▶ _SELECTED EXTRACT_
— start —
Global activism mobilizes millions – a reason for optimism
Where public opinion matters, direct action makes a difference
Amidst plenty of gloom over the past year, it is easy to overlook one of the most positive developments to emerge from the fog.
When the history of 2021 is written it will be noted that political activism and direct action around the globe reached unprecedented new highs.
Due in no small part to the advent of multiple channels of near-instantaneous communication, activists were enabled as never before to take coordinated action on issues of major importance.
This increased awareness and – increasingly – a positive response by leaders. To differing degrees, it influenced policy outcomes in a positive direction – and will probably continue to do so.
Standout examples of the issues drawing the largest and most vocal participation include climate change, racial justice and police reform.
While the news on these topics may have seemed rather gloomy at times, there is reason for some optimism: never before has public opinion been mobilized on such a massive scale.
The one issue that affected almost everyone on the planet in 2021 was climate change: the list of extreme weather events is long, and many of them were the most severe in recorded history.
The year was barely a monthly old in February when a nine-day series of winter storms brought unprecedented ice, snow and cold to the southern US.
The arctic blast was particularly severe in Texas where it brought down most of the power grid, leaving millions in the cold and dark during frigid weather.
— end —
▶ _YOUR TASK_
Shorten the paragraph of the article on global activism that begins "The one issue that affected almost everyone", keeping its main facts. The listing is separate material with no connection to the article on global activism.

▶ _DATA LISTING_
— start —
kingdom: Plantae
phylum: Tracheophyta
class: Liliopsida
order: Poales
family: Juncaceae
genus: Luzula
— end —
— start —
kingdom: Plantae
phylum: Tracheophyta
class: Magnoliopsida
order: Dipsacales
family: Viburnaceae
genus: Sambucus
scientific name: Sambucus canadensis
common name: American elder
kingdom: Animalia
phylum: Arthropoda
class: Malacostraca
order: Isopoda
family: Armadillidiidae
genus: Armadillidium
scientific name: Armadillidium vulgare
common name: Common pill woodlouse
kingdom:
— end —
— start —
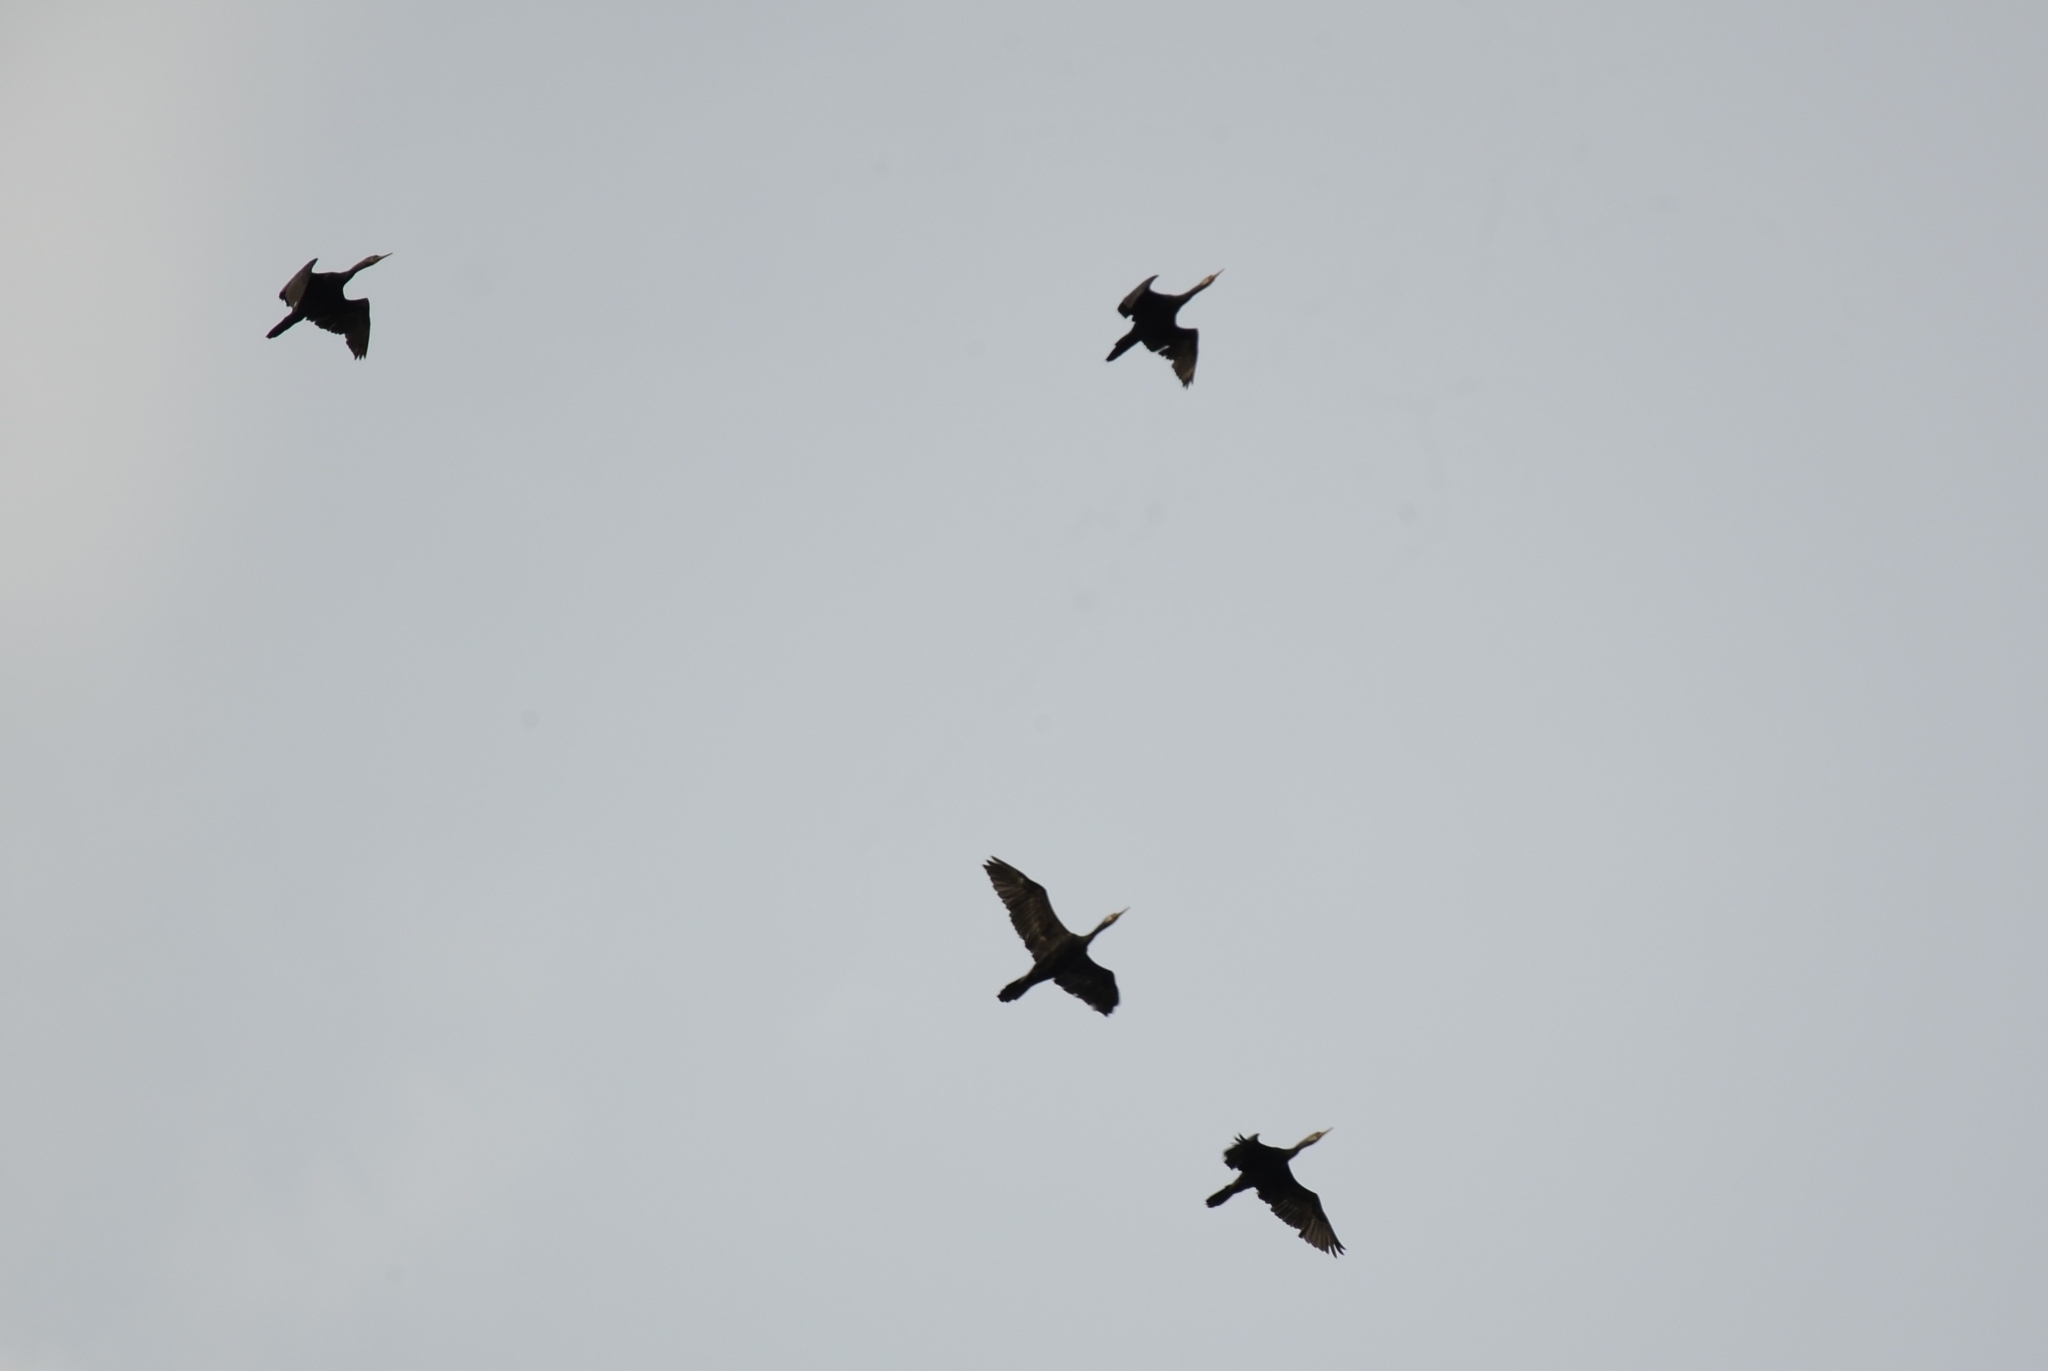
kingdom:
— end —
▶ _ANSWER TO THE PROBLEM_
In 2021, climate change affected nearly everyone on the planet, bringing a long list of extreme weather events, many of them the most severe on record.